L’approche relève du travail de fourmi, mais elle reste la plus efficace et la plus pérenne. "L’idée de la majorité des gens est qu’un traitement insecticide permettra de régler le problème, c’est une fausse solution: cela n’agit que très temporairement et sur une toute petite partie des endroits où se développent les larves. Et surtout, avec des traitements, les gens arrêtent de faire des efforts pour limiter les points d’eau. Donc on va augmenter le nombre d’endroits où se développent les moustiques. On en aura encore plus que si on ne fait pas de traitement", prévient Gilles Besnard.

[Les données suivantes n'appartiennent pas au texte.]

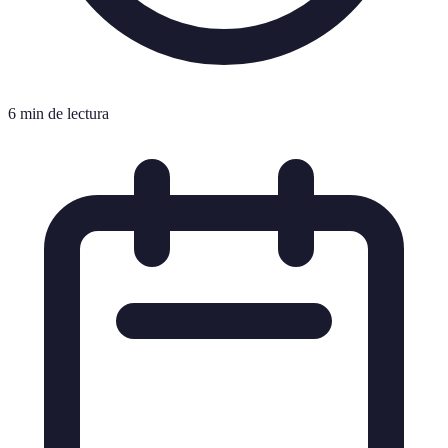
6 min de lectura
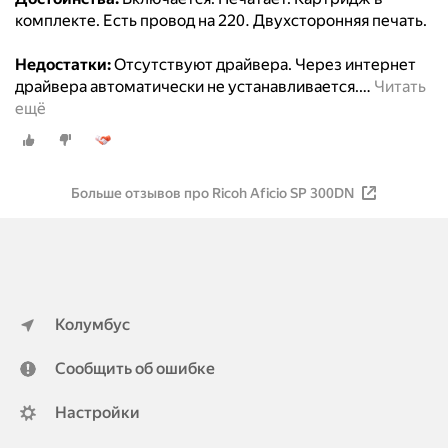
комплекте. Есть провод на 220. Двухсторонняя печать.
Недостатки:
Отсутствуют драйвера. Через интернет
драйвера автоматически не устанавливается.
…
Читать
ещё
Больше отзывов про Ricoh Aficio SP 300DN
Колумбус
Сообщить об ошибке
Настройки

D’autant que le produit utilisé pour lutter contre les moustiques tigres adultes est un insecticide classique utilisé dans le monde agricole qui n’est pas sélectif et détruira tous les insectes exposés, sans exception. Ce n’est pas le cas de celui utilisé pour les larves, mais son utilisation préventive est impossible vu le nombre de cibles potentielles à traiter.
"Utiliser au minimum les produits contre cette espèce pour qu’il n’y ait jamais de résistance"
Enfin, si les doses de produit requises aujourd’hui pour l’élimination du moustique tigre sont encore très faibles, la statistique ne sera pas éternelle.
"Le moustique tigre est 10 fois plus sensible que les insectes en milieu agricole", reprend Gilles Besnard. "Mais il faut les utiliser au minimum contre cette espèce pour qu’il n’y ait jamais de résistance. C’est un phénomène qui apparaît chez tous les insectes après des traitements répétés trop souvent."
Mais les EID ne sont pas les seuls à pouvoir utiliser ces biocides: la plupart sont disponibles en supermarché. Charge à chaque riverain d’y avoir recours raisonnablement.
La guérilla contre le moustique tigre "n’est pas perdue d’avance", assure Gilles Besnard. Mais l’espèce continue inexorablement d’avancer. "Il colonise en tâche d’huile. Il n’est pas fait pour se déplacer sur de grandes distances, mais il monte dans les moyens de locomotion dans lesquels l’homme le déplace. Il est en train de coloniser tout le Sud-Ouest de la France. Et c’est comme ça qu’il est arrivé en Vendée, dans le Bas-Rhin, dans le Val de Marne…", énumère Charles Jeannin. Et pour tous les autres, un portail en ligne permet désormais de signaler la présence du moustique tigre.